The Constitution says that the president "shall take care that the laws be faithfully executed."
The OLC [Justice Department Office of Legal Counsel] has also concluded that the president could refuse to enforce a law before the judiciary decides whether it is constitutional. Thus, before the Supreme Court ruled on the issue last month, Obama acted properly in legally ordering the Justice Department not to defend a federal law he considered unconstitutional because it did not recognize same-sex marriage.
The president does not, however, have carte blanche to refuse to enforce the law. “Obviously,” the OLC wrote in 1990, the president cannot “refuse to enforce a statute he opposes for policy reasons.” In 1838, the Supreme Court advised: “To contend that the obligation imposed on the President to see the laws faithfully executed implies a power to forbid their execution is a novel construction of the constitution and entirely inadmissible.” When President Richard Nixon refused to spend funds that Congress had ordered him to spend, the court held without dissent in 1975 that the president must follow the federal statute, not his policy preferences.

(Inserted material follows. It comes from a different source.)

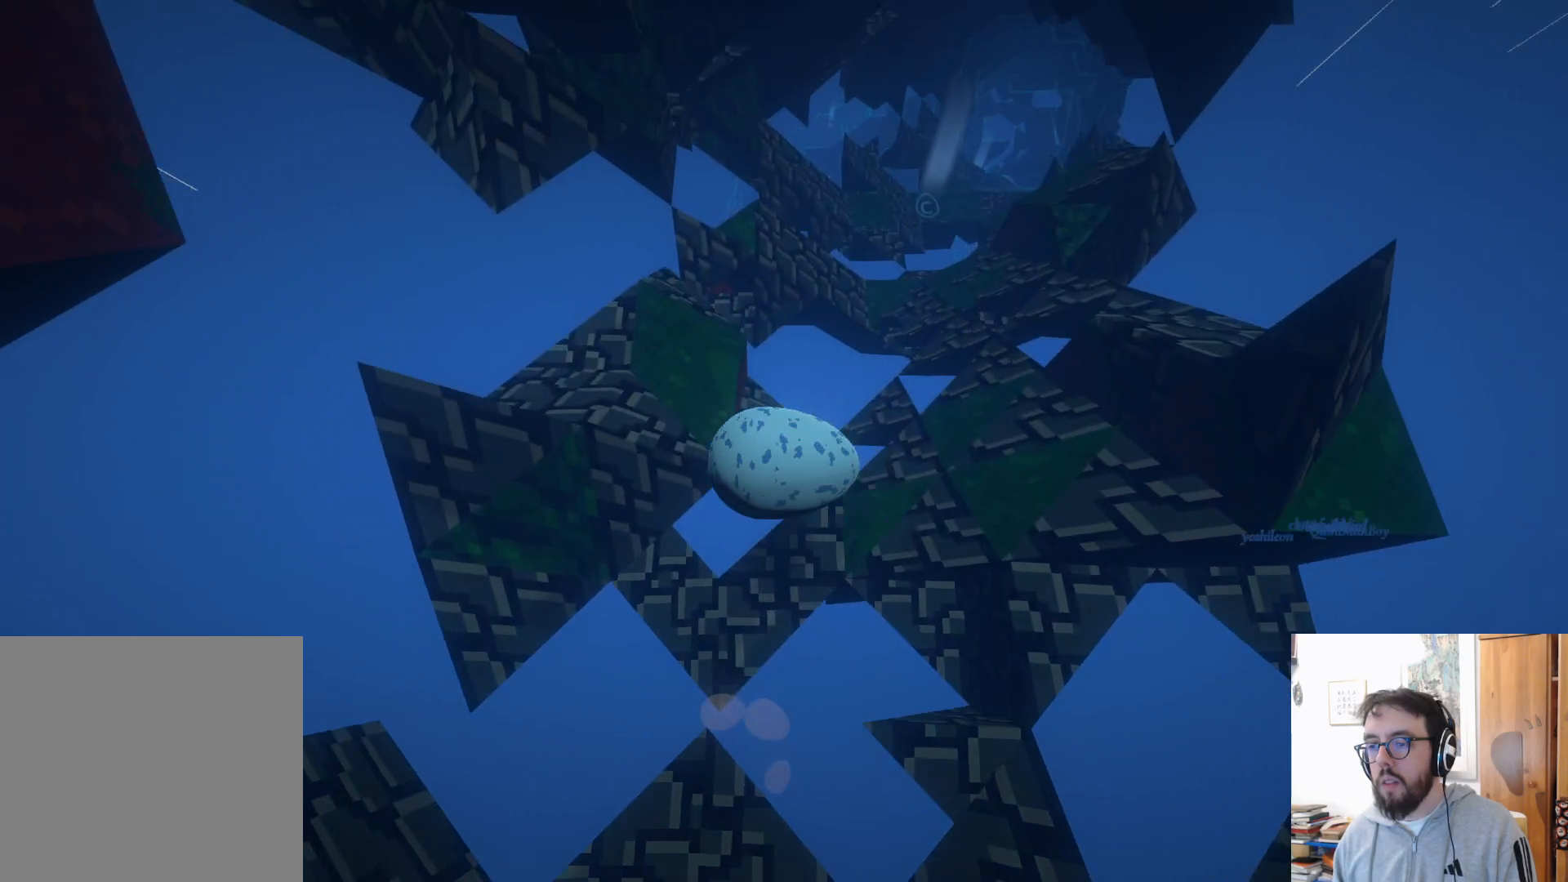
{"buttons": [], "left_stick": "up-right", "right_stick": "center", "events": []}
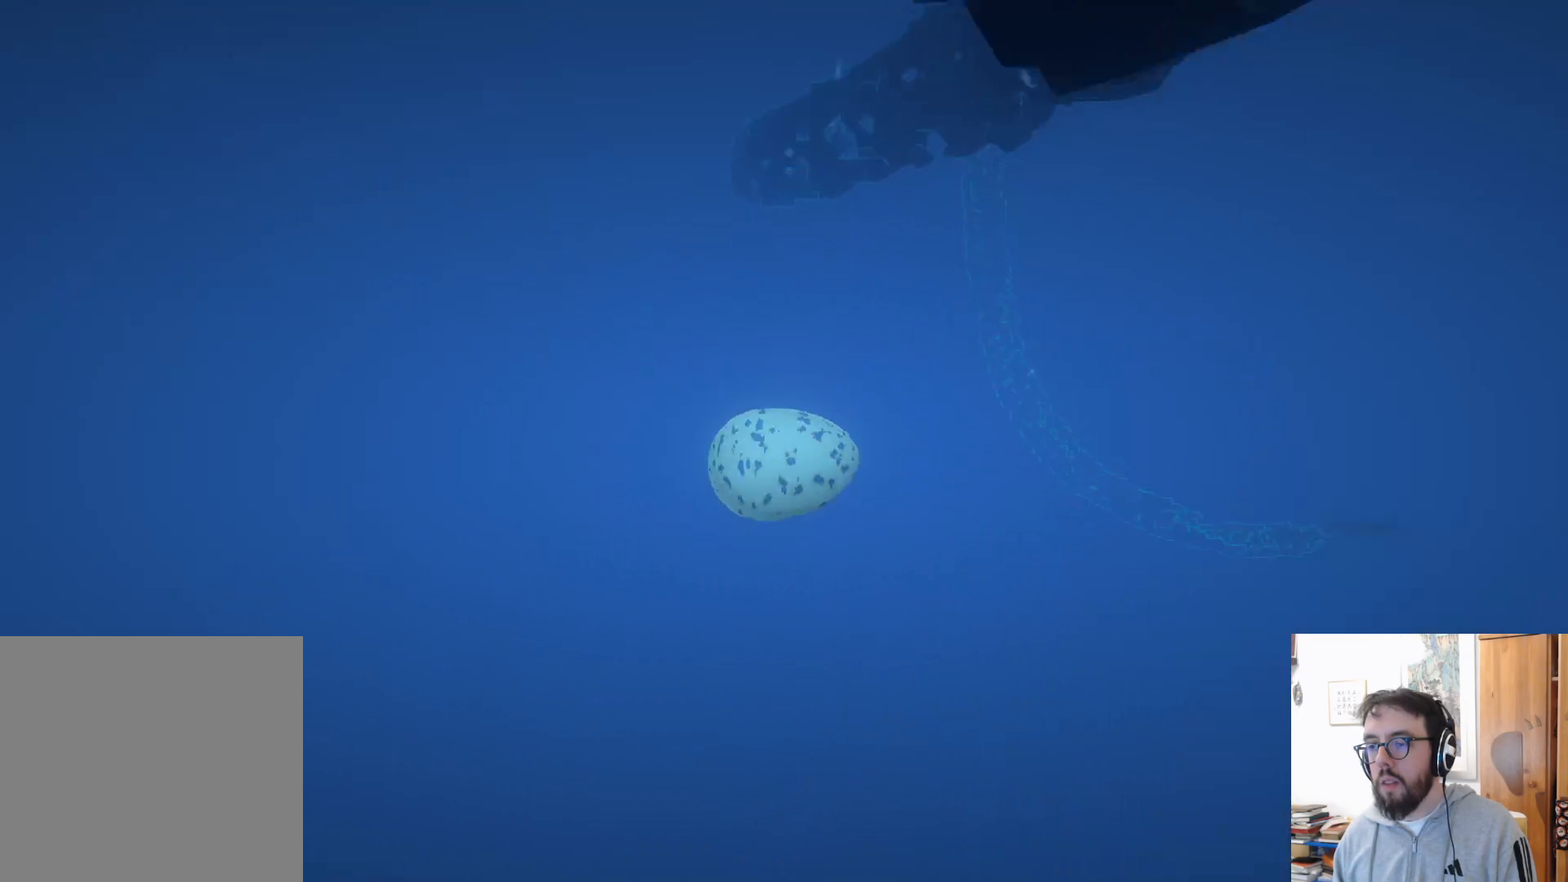
{"buttons": [], "left_stick": "up", "right_stick": "down", "events": [[117, "B", "down"], [233, "B", "up"], [350, "right_stick", "down"], [467, "left_stick", "up"]]}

Obama’s decision to “suspend” the employer mandate of the Affordable Care Act has no support in precedent and dramatically shifts the arc of presidential power. The Affordable Care Act has no provision giving the president power to suspend or postpone the mandate. The law requires employers with 50 or more full-time workers to provide health-insurance coverage or pay a penalty. Section 1513(d) of the act — titled “Effective Date” — stipulates that this mandate “shall apply” after “December 31, 2013.”
Which part of “shall” gives the president the power to ignore the law that he signed with such fanfare? If the president can change the effective date to Dec. 31, 2014, what prevents him from changing the date again, along with other provisions? As Sen. Tom Harkin (D-Iowa) asked: “This was the law. How can they change the law?”